You bet it shouldn’t. The Space Shuttle should have done it. MSFC should have done it long ago and had the opportunity in the mid-1990s with DC-X and X-33. Too bad they dropped those balls. They had the opportunity again with Ares and SLS, but those were two more dropped balls.
“My thesis is this…the payload centric approach of economy, saving weight–not looking at rocket development as its own good –that’s is what actually held back the plethora of spacecraft we see now.”
If by that you mean that the engineers were optimizing for fuel efficiency performance rather than for cost per pound performance, I agree with you. It wasn’t until someone became concerned about the price to access space that something was done about it. It looks like MSFC’s priorities were all wrong for the past several decades. I don’t know why, because the basic idea behind the Space Shuttle was to reduce the cost to get into orbit and to be able to do so regularly.
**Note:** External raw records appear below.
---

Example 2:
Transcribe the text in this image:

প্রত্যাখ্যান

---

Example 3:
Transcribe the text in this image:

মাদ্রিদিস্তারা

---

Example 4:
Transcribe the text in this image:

When that failed, for some reason NASA and Marshall seemed to have given up on the idea, even in the mid 1990s, when the satellite industry was begging for a less expensive way to get into orbit.
The satellite operators promised that if the price dropped to $2,000 per pound (1990s dollars) then there would be a greater demand for launches. As we have seen, they were right, because today’s demand is very high, now that SpaceX has fulfilled their request.
Why Marshall didn’t listen to them and give them what they wanted, I don’t know, but maybe you, Jeff, can enlighten me.
Dick Eagleson noted:
“NewSpace – especially SpaceX – ignored the conventional legacy aerospace “wisdom” – brainlessly inherited from airplane-only days – that airframes and engines shouldn’t be done by the same company. And here we are. Vertical integration of structures and engines is now the rule rather than the exception in the rocket patch.”
Wright brothers: engine, airframe; same manufacturer.
And, as you noted, falls off quickly from there. I don’t find private space’ vertical integration of airframe and engine all that remarkable; the auto industry has been doing it for some time. I am looking forward to the time when a freight company can go to Rockets ᴙ Us and order a suitable booster off-the-shelf.